GPR107 operates through a β-arrestin-dependent activation of the ERK/STAT3 signaling cascade. This pathway activation drives MMP2 expression while simultaneously suppressing COL4 gene transcription, creating a unified molecular circuit for ECM destruction.

Translational Significance

Clinical analyses reveal GPR107 is overexpressed in breast carcinomas, with highest levels in metastatic lesions correlating with poor patient survival. Functional experiments demonstrated that manipulating GPR107 levels directly impacted the aggressive behavior of cancer cells; its expression was a key enabling factor for their ability to invade and spread. Functional validation demonstrates that GPR107 knockout suppresses liver metastasis in vivo, while its overexpression enhances metastatic burden. These findings position GPR107 as a prognostic biomarker for metastatic risk stratification, and a promising therapeutic target, with inhibition potentially restoring ECM integrity to prevent metastatic dissemination.

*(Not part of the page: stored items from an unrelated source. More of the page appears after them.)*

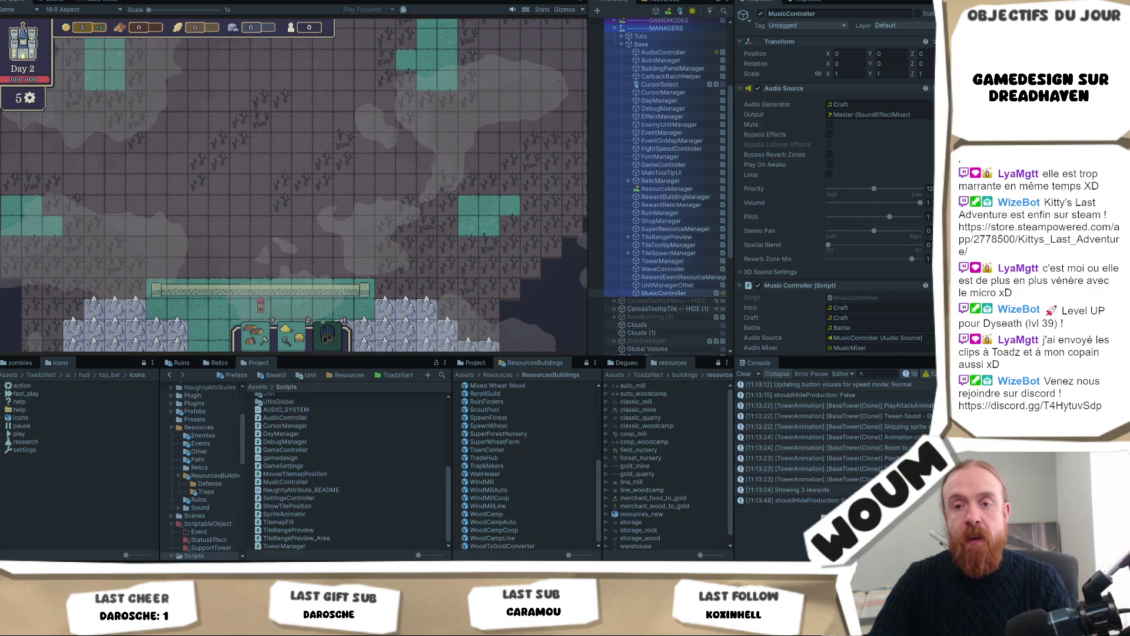
pyautogui.press('alt+Tab')
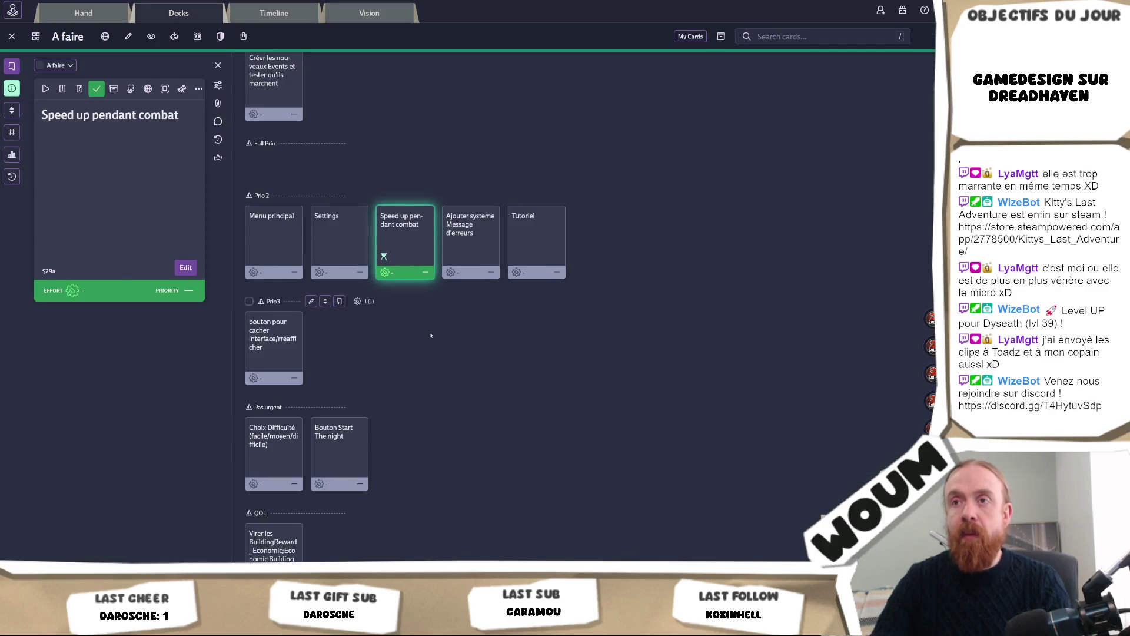
# Step: Browse the Audio and GD réflexion decks, then open the A faire deck
pyautogui.scroll(3, 431, 336)
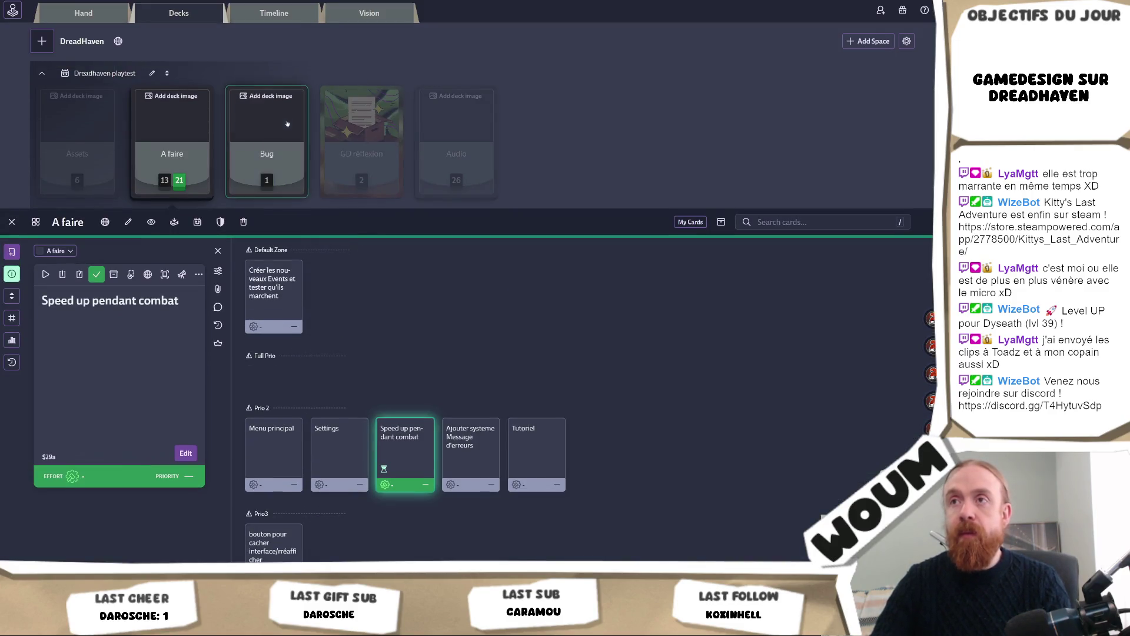
pyautogui.click(439, 137)
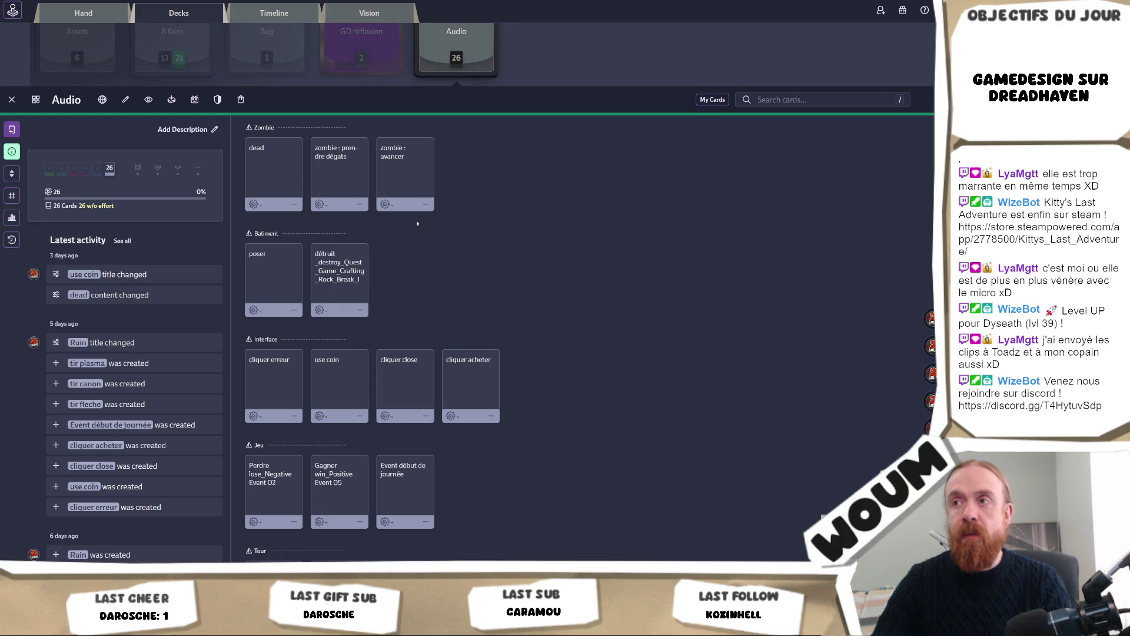
pyautogui.scroll(-3, 417, 223)
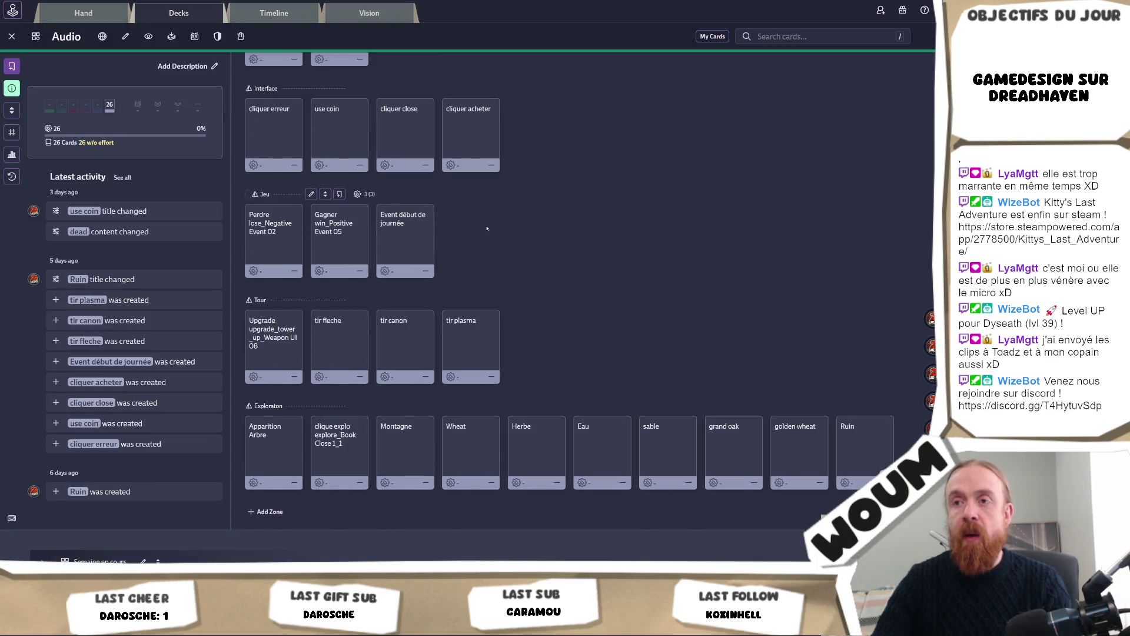
pyautogui.scroll(5, 417, 223)
pyautogui.click(369, 137)
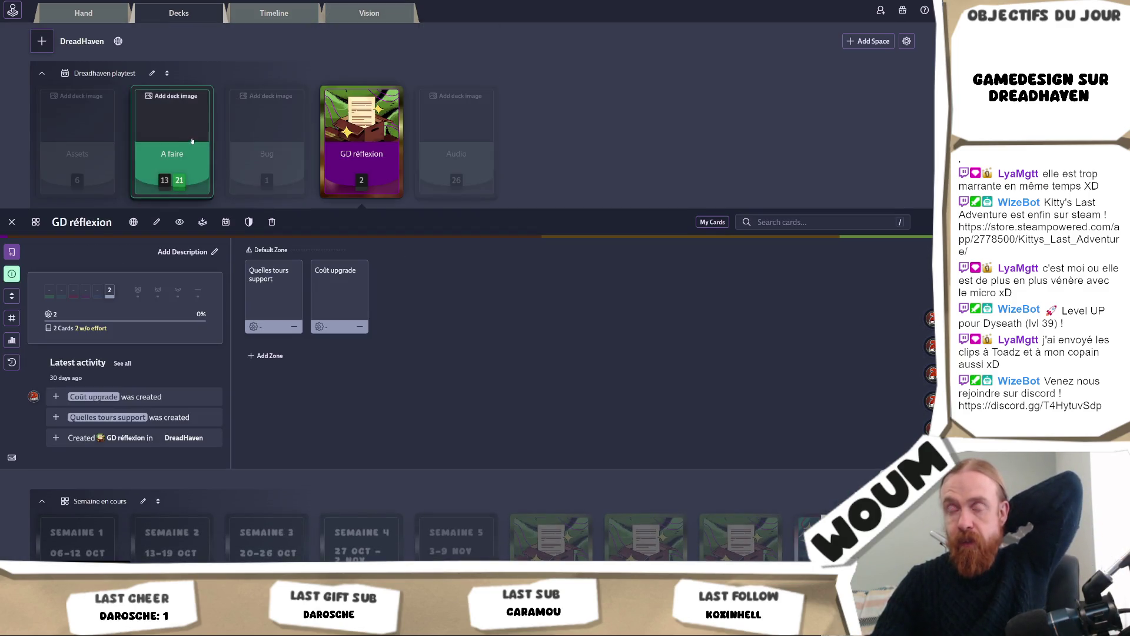
pyautogui.click(172, 138)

In conclusion, our work elevates GPR107 from an orphan receptor to a central regulator of breast cancer metastasis. By unveiling its multi-faceted attack on collagen IV and delineating the underlying β-arrestin/ERK/STAT3 mechanism, we provide a new framework for understanding tumour cell invasion. We propose that targeting GPR107 represents a fertile and previously unexplored frontier for developing innovative strategies to predict, prevent, and treat metastatic breast cancer.